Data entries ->
──────────
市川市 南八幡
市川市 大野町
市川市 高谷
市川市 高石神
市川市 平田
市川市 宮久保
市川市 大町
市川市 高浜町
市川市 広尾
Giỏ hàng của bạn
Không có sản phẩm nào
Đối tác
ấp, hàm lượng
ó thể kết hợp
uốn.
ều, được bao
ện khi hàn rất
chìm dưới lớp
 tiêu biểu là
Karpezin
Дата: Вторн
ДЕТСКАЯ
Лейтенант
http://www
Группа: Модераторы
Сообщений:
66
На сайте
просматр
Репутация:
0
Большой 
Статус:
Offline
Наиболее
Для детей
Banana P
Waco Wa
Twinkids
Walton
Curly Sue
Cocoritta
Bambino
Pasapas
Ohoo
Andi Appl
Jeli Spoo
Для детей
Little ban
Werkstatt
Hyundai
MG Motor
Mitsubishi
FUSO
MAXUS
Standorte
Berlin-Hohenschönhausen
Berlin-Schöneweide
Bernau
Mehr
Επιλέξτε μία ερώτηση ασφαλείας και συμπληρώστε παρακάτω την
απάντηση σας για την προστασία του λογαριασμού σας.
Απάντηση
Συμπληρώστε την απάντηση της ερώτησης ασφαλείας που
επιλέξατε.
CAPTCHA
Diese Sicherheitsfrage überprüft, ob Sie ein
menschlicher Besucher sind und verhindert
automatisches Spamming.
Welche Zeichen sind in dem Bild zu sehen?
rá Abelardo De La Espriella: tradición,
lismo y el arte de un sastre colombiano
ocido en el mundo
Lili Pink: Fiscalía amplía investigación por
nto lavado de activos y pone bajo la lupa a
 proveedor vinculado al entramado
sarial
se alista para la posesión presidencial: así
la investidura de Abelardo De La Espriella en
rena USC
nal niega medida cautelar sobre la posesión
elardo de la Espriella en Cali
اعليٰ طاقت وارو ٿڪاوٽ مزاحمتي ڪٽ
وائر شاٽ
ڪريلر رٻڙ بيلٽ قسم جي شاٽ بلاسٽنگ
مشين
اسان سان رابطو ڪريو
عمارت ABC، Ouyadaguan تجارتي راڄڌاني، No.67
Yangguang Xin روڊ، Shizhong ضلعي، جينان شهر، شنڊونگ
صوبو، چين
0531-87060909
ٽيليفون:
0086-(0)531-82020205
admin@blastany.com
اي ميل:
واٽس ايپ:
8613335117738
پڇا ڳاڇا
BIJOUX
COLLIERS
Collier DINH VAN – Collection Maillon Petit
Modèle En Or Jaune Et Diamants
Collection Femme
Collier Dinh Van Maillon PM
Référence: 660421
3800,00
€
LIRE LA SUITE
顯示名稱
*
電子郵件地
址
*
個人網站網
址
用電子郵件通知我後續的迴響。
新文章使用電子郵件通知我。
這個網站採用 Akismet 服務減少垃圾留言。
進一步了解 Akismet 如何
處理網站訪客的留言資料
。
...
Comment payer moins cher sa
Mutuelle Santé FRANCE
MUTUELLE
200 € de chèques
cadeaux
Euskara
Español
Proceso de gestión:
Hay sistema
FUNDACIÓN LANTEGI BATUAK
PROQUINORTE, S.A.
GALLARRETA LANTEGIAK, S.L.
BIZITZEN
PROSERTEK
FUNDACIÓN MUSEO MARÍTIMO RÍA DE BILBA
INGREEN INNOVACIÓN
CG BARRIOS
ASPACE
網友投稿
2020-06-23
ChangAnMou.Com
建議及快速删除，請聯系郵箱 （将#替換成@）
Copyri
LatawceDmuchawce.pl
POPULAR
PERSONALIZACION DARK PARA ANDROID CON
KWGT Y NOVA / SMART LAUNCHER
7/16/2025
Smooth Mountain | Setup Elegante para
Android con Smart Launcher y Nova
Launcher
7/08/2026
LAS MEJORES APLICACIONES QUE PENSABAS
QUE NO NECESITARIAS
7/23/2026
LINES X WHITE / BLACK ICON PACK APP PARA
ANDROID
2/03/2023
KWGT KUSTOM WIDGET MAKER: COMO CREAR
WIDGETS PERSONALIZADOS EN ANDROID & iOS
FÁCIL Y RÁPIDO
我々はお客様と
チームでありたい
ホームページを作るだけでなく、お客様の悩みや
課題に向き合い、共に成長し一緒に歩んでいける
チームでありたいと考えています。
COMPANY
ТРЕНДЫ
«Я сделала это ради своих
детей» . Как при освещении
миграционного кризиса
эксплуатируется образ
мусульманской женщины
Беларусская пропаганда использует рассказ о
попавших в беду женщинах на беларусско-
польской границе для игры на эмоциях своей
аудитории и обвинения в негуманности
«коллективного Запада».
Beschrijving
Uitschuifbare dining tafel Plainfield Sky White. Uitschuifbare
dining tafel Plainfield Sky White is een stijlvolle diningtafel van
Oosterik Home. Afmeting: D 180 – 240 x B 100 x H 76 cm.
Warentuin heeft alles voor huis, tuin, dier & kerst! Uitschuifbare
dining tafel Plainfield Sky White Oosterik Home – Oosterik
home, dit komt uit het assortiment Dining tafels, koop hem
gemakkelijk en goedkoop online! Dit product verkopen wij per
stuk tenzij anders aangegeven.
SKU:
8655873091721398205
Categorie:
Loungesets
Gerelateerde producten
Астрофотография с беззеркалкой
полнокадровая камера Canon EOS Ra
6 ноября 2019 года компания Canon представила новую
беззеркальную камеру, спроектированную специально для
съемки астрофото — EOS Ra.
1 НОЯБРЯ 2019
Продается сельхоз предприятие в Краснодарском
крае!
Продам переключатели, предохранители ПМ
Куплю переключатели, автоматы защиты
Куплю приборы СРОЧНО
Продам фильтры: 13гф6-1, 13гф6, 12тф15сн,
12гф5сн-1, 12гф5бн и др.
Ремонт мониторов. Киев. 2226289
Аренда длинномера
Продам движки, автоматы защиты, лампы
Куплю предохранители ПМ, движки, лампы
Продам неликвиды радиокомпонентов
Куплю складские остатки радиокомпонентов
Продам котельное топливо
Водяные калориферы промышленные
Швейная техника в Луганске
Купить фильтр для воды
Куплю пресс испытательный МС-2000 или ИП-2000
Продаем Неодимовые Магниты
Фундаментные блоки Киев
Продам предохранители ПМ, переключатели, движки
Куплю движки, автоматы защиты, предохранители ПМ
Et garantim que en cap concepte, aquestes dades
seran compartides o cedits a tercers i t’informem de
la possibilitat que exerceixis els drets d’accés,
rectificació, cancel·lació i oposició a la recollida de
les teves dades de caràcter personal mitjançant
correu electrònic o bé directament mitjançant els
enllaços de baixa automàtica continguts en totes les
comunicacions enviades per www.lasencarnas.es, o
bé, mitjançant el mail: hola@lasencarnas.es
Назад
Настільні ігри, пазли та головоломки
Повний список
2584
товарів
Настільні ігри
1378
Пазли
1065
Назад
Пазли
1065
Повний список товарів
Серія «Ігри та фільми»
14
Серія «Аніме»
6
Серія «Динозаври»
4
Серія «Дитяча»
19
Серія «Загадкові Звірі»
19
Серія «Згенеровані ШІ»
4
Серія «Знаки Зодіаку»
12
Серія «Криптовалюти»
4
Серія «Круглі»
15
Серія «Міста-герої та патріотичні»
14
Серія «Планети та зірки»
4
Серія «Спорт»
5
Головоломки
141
──────────
Assignment -> Extract the text of every record above, copying each line verbatim in its original order.

Response to the task ->
市川市 南八幡
市川市 大野町
市川市 高谷
市川市 高石神
市川市 平田
市川市 宮久保
市川市 大町
市川市 高浜町
市川市 広尾
Giỏ hàng của bạn
Không có sản phẩm nào
Đối tác
ấp, hàm lượng
ó thể kết hợp
uốn.
ều, được bao
ện khi hàn rất
chìm dưới lớp
 tiêu biểu là
Karpezin
Дата: Вторн
ДЕТСКАЯ
Лейтенант
http://www
Группа: Модераторы
Сообщений:
66
На сайте
просматр
Репутация:
0
Большой 
Статус:
Offline
Наиболее
Для детей
Banana P
Waco Wa
Twinkids
Walton
Curly Sue
Cocoritta
Bambino
Pasapas
Ohoo
Andi Appl
Jeli Spoo
Для детей
Little ban
Werkstatt
Hyundai
MG Motor
Mitsubishi
FUSO
MAXUS
Standorte
Berlin-Hohenschönhausen
Berlin-Schöneweide
Bernau
Mehr
Επιλέξτε μία ερώτηση ασφαλείας και συμπληρώστε παρακάτω την
απάντηση σας για την προστασία του λογαριασμού σας.
Απάντηση
Συμπληρώστε την απάντηση της ερώτησης ασφαλείας που
επιλέξατε.
CAPTCHA
Diese Sicherheitsfrage überprüft, ob Sie ein
menschlicher Besucher sind und verhindert
automatisches Spamming.
Welche Zeichen sind in dem Bild zu sehen?
rá Abelardo De La Espriella: tradición,
lismo y el arte de un sastre colombiano
ocido en el mundo
Lili Pink: Fiscalía amplía investigación por
nto lavado de activos y pone bajo la lupa a
 proveedor vinculado al entramado
sarial
se alista para la posesión presidencial: así
la investidura de Abelardo De La Espriella en
rena USC
nal niega medida cautelar sobre la posesión
elardo de la Espriella en Cali
اعليٰ طاقت وارو ٿڪاوٽ مزاحمتي ڪٽ
وائر شاٽ
ڪريلر رٻڙ بيلٽ قسم جي شاٽ بلاسٽنگ
مشين
اسان سان رابطو ڪريو
عمارت ABC، Ouyadaguan تجارتي راڄڌاني، No.67
Yangguang Xin روڊ، Shizhong ضلعي، جينان شهر، شنڊونگ
صوبو، چين
0531-87060909
ٽيليفون:
0086-(0)531-82020205
admin@blastany.com
اي ميل:
واٽس ايپ:
8613335117738
پڇا ڳاڇا
BIJOUX
COLLIERS
Collier DINH VAN – Collection Maillon Petit
Modèle En Or Jaune Et Diamants
Collection Femme
Collier Dinh Van Maillon PM
Référence: 660421
3800,00
€
LIRE LA SUITE
顯示名稱
*
電子郵件地
址
*
個人網站網
址
用電子郵件通知我後續的迴響。
新文章使用電子郵件通知我。
這個網站採用 Akismet 服務減少垃圾留言。
進一步了解 Akismet 如何
處理網站訪客的留言資料
。
...
Comment payer moins cher sa
Mutuelle Santé FRANCE
MUTUELLE
200 € de chèques
cadeaux
Euskara
Español
Proceso de gestión:
Hay sistema
FUNDACIÓN LANTEGI BATUAK
PROQUINORTE, S.A.
GALLARRETA LANTEGIAK, S.L.
BIZITZEN
PROSERTEK
FUNDACIÓN MUSEO MARÍTIMO RÍA DE BILBA
INGREEN INNOVACIÓN
CG BARRIOS
ASPACE
網友投稿
2020-06-23
ChangAnMou.Com
建議及快速删除，請聯系郵箱 （将#替換成@）
Copyri
LatawceDmuchawce.pl
POPULAR
PERSONALIZACION DARK PARA ANDROID CON
KWGT Y NOVA / SMART LAUNCHER
7/16/2025
Smooth Mountain | Setup Elegante para
Android con Smart Launcher y Nova
Launcher
7/08/2026
LAS MEJORES APLICACIONES QUE PENSABAS
QUE NO NECESITARIAS
7/23/2026
LINES X WHITE / BLACK ICON PACK APP PARA
ANDROID
2/03/2023
KWGT KUSTOM WIDGET MAKER: COMO CREAR
WIDGETS PERSONALIZADOS EN ANDROID & iOS
FÁCIL Y RÁPIDO
我々はお客様と
チームでありたい
ホームページを作るだけでなく、お客様の悩みや
課題に向き合い、共に成長し一緒に歩んでいける
チームでありたいと考えています。
COMPANY
ТРЕНДЫ
«Я сделала это ради своих
детей» . Как при освещении
миграционного кризиса
эксплуатируется образ
мусульманской женщины
Беларусская пропаганда использует рассказ о
попавших в беду женщинах на беларусско-
польской границе для игры на эмоциях своей
аудитории и обвинения в негуманности
«коллективного Запада».
Beschrijving
Uitschuifbare dining tafel Plainfield Sky White. Uitschuifbare
dining tafel Plainfield Sky White is een stijlvolle diningtafel van
Oosterik Home. Afmeting: D 180 – 240 x B 100 x H 76 cm.
Warentuin heeft alles voor huis, tuin, dier & kerst! Uitschuifbare
dining tafel Plainfield Sky White Oosterik Home – Oosterik
home, dit komt uit het assortiment Dining tafels, koop hem
gemakkelijk en goedkoop online! Dit product verkopen wij per
stuk tenzij anders aangegeven.
SKU:
8655873091721398205
Categorie:
Loungesets
Gerelateerde producten
Астрофотография с беззеркалкой
полнокадровая камера Canon EOS Ra
6 ноября 2019 года компания Canon представила новую
беззеркальную камеру, спроектированную специально для
съемки астрофото — EOS Ra.
1 НОЯБРЯ 2019
Продается сельхоз предприятие в Краснодарском
крае!
Продам переключатели, предохранители ПМ
Куплю переключатели, автоматы защиты
Куплю приборы СРОЧНО
Продам фильтры: 13гф6-1, 13гф6, 12тф15сн,
12гф5сн-1, 12гф5бн и др.
Ремонт мониторов. Киев. 2226289
Аренда длинномера
Продам движки, автоматы защиты, лампы
Куплю предохранители ПМ, движки, лампы
Продам неликвиды радиокомпонентов
Куплю складские остатки радиокомпонентов
Продам котельное топливо
Водяные калориферы промышленные
Швейная техника в Луганске
Купить фильтр для воды
Куплю пресс испытательный МС-2000 или ИП-2000
Продаем Неодимовые Магниты
Фундаментные блоки Киев
Продам предохранители ПМ, переключатели, движки
Куплю движки, автоматы защиты, предохранители ПМ
Et garantim que en cap concepte, aquestes dades
seran compartides o cedits a tercers i t’informem de
la possibilitat que exerceixis els drets d’accés,
rectificació, cancel·lació i oposició a la recollida de
les teves dades de caràcter personal mitjançant
correu electrònic o bé directament mitjançant els
enllaços de baixa automàtica continguts en totes les
comunicacions enviades per www.lasencarnas.es, o
bé, mitjançant el mail: hola@lasencarnas.es
Назад
Настільні ігри, пазли та головоломки
Повний список
2584
товарів
Настільні ігри
1378
Пазли
1065
Назад
Пазли
1065
Повний список товарів
Серія «Ігри та фільми»
14
Серія «Аніме»
6
Серія «Динозаври»
4
Серія «Дитяча»
19
Серія «Загадкові Звірі»
19
Серія «Згенеровані ШІ»
4
Серія «Знаки Зодіаку»
12
Серія «Криптовалюти»
4
Серія «Круглі»
15
Серія «Міста-герої та патріотичні»
14
Серія «Планети та зірки»
4
Серія «Спорт»
5
Головоломки
141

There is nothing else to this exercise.